ZAGREB, 8 January (Hina/CW) – Croatia has extended the restrictions it put in place aimed at containing the coronavirus outbreak until the end of January, it was confirmed at a press conference on Friday.
Croatia closed bars, cafes, restaurants, gyms, sporting facilities, casinos, gaming arcades, fairs, and betting shops at the end of November. There were also restrictions on working hours and gatherings put in place, 25 people at public events and no more than 10 people at private gatherings and ceremonies.
Today the decision was made to extend the measures.
Bearing in mind our situation, which is somewhat more favourable, but also the situation in Europe, which is not so fabulous, we have made a decision together. There are no concessions to the measures, said Interior Minister Davor Božinović at a press conference on Friday, adding:
“All measures will be extended and remain in force until January 31. This means that until further notice, all catering facilities and gyms will be closed, and the number of passengers in public transport will be limited.”
The ban on travel outside counties was lifted after the devastating earthquake at the end of December.

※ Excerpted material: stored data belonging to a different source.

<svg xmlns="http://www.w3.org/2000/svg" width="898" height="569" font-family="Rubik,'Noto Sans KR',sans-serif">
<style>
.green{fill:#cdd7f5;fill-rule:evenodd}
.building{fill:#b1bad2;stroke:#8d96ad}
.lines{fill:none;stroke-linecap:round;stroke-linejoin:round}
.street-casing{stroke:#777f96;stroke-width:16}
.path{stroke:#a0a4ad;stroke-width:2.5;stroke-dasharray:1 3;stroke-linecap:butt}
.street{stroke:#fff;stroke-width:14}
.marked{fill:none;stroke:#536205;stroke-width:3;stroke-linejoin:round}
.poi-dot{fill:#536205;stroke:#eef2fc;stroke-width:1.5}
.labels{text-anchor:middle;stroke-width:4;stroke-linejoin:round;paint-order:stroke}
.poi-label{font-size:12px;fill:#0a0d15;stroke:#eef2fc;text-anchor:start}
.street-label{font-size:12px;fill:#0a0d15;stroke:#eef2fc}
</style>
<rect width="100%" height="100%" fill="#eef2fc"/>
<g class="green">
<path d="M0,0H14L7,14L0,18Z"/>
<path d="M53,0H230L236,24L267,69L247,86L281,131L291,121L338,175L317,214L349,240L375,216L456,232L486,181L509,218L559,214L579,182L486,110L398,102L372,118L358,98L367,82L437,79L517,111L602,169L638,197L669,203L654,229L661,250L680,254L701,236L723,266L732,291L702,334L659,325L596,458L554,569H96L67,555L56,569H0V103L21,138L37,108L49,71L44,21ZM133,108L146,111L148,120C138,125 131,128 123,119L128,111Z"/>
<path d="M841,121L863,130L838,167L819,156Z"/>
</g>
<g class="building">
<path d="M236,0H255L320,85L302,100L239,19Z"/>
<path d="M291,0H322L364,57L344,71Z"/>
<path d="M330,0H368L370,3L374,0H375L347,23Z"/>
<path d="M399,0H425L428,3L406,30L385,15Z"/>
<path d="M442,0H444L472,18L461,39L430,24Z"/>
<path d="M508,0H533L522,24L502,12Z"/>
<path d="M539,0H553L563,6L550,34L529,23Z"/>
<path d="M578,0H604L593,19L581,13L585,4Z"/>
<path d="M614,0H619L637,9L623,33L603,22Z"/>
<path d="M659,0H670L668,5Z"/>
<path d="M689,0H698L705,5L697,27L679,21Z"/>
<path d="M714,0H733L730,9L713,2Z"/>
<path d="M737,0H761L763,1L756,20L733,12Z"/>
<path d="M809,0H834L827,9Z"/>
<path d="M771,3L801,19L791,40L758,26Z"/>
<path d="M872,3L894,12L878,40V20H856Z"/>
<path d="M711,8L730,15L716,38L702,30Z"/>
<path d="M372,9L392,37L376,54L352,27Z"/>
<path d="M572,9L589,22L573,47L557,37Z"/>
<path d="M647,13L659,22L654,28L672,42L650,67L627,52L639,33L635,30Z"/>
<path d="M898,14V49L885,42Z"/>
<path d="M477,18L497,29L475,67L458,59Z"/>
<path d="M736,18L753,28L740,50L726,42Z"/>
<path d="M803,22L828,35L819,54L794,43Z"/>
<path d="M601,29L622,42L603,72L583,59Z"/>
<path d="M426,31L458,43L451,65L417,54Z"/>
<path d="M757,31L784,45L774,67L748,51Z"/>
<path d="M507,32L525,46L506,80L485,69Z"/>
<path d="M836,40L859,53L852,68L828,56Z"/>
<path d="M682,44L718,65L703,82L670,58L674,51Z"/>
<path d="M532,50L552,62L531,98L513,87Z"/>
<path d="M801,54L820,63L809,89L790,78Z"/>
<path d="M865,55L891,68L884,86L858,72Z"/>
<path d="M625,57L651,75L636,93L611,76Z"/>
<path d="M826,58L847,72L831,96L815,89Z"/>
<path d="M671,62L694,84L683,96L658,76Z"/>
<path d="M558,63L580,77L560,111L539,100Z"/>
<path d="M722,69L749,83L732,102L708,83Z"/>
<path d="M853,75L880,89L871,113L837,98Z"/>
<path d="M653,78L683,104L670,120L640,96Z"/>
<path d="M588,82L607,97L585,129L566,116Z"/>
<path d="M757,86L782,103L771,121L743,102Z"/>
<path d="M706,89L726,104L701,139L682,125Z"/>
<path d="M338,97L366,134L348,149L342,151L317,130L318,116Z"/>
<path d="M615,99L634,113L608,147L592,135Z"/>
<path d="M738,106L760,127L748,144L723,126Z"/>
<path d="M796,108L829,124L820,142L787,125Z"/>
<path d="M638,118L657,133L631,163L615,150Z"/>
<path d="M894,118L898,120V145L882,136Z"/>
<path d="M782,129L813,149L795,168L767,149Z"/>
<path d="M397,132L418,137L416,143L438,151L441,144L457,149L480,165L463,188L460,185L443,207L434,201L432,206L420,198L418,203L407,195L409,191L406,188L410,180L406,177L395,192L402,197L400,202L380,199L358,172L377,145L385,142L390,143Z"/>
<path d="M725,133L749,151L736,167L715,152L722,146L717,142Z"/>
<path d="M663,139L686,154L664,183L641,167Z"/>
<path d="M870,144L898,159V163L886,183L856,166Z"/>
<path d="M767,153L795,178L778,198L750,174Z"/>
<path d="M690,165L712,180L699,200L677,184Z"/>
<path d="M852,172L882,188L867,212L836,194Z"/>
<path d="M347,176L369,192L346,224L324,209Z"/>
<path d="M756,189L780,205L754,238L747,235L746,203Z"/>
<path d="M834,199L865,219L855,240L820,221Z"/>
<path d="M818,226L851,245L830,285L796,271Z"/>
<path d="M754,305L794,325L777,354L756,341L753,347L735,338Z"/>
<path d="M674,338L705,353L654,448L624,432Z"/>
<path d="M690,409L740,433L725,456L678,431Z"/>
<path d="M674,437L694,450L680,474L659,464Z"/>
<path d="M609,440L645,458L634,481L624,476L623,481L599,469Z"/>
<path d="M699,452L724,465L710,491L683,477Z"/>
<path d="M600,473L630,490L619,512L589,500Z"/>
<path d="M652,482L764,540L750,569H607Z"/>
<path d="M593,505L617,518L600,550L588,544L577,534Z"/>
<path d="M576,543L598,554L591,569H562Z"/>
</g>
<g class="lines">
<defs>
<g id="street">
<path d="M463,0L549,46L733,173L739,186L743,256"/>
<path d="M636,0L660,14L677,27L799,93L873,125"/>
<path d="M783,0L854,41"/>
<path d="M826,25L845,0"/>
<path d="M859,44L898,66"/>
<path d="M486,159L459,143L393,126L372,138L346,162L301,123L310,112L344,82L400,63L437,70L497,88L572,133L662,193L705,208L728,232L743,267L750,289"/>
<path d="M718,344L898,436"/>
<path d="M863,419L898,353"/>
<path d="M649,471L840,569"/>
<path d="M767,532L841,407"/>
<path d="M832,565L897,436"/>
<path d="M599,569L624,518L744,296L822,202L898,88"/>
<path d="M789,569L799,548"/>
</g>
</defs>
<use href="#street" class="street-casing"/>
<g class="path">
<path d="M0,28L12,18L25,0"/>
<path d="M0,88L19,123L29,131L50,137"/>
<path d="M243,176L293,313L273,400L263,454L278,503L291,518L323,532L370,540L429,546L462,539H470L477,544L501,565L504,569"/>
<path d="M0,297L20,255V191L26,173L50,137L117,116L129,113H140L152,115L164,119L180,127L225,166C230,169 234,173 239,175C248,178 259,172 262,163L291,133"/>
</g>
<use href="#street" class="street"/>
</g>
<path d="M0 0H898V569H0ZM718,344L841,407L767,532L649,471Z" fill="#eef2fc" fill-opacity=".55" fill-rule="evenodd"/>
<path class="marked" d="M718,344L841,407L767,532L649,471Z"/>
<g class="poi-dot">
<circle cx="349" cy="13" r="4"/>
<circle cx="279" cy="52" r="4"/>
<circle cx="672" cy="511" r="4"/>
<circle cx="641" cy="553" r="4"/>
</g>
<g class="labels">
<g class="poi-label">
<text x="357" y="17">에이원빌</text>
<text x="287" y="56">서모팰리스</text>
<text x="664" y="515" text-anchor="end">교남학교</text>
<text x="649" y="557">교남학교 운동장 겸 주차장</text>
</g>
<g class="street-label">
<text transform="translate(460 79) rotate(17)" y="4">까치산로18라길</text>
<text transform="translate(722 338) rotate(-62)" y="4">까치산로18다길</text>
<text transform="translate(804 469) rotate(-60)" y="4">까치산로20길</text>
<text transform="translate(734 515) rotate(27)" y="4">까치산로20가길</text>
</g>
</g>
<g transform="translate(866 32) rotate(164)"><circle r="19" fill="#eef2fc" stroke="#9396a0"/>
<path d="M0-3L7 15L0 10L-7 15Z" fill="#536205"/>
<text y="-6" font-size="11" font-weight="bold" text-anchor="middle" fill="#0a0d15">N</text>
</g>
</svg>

Supermarkets, shops, hairdressers and malls have always remained open.
16.2% of tests positive
Of 6,742 tests performed in the last 24 hours, 1,098 have returned positive (16.2%), and there have been another 38 related deaths bringing the death toll to 4,304, Croatia’s national COVID-19 response team said on Friday.
There are 2,251 COVID patients in hospitals, including 194 on ventilators. The number of active cases in Croatia stands at 5,794, and there are 18,277 people in self-isolation.
To date, 1.06 million people have been tested. Since the start of the epidemic in Croatia, a total 217,946 people have contracted the novel coronavirus and 207,848 have recovered, including 1,538 in the last 24 hours.
“Today we had 1098 new cases in Croatia. A week ago we had 1170 new cases. I would like to remind you that we had more than 4000 cases when the measures were introduced,” Croatian Public Health Institute director Krunoslav Capak said.